[Task to carry out] Copy every line of the records below without changing a single character.

(Stored items)
+-------+
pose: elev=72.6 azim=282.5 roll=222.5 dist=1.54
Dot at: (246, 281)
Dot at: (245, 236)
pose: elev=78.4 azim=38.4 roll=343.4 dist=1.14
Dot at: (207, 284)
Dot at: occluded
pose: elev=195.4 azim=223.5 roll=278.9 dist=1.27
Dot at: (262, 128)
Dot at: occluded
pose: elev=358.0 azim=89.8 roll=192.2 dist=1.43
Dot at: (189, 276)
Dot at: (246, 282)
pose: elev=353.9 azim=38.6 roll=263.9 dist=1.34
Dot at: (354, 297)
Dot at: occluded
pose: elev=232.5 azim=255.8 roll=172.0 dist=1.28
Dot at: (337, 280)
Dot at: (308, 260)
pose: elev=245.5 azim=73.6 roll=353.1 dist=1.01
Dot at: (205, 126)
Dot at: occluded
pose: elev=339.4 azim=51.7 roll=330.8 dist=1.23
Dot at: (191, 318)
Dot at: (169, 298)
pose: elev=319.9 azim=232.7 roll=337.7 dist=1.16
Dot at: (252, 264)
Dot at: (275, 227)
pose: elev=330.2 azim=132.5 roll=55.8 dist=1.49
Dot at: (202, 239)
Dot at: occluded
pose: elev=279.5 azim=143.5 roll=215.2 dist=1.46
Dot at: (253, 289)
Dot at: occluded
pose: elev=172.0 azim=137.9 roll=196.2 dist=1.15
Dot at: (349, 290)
+-------+
[Task response]
pose: elev=72.6 azim=282.5 roll=222.5 dist=1.54
Dot at: (246, 281)
Dot at: (245, 236)
pose: elev=78.4 azim=38.4 roll=343.4 dist=1.14
Dot at: (207, 284)
Dot at: occluded
pose: elev=195.4 azim=223.5 roll=278.9 dist=1.27
Dot at: (262, 128)
Dot at: occluded
pose: elev=358.0 azim=89.8 roll=192.2 dist=1.43
Dot at: (189, 276)
Dot at: (246, 282)
pose: elev=353.9 azim=38.6 roll=263.9 dist=1.34
Dot at: (354, 297)
Dot at: occluded
pose: elev=232.5 azim=255.8 roll=172.0 dist=1.28
Dot at: (337, 280)
Dot at: (308, 260)
pose: elev=245.5 azim=73.6 roll=353.1 dist=1.01
Dot at: (205, 126)
Dot at: occluded
pose: elev=339.4 azim=51.7 roll=330.8 dist=1.23
Dot at: (191, 318)
Dot at: (169, 298)
pose: elev=319.9 azim=232.7 roll=337.7 dist=1.16
Dot at: (252, 264)
Dot at: (275, 227)
pose: elev=330.2 azim=132.5 roll=55.8 dist=1.49
Dot at: (202, 239)
Dot at: occluded
pose: elev=279.5 azim=143.5 roll=215.2 dist=1.46
Dot at: (253, 289)
Dot at: occluded
pose: elev=172.0 azim=137.9 roll=196.2 dist=1.15
Dot at: (349, 290)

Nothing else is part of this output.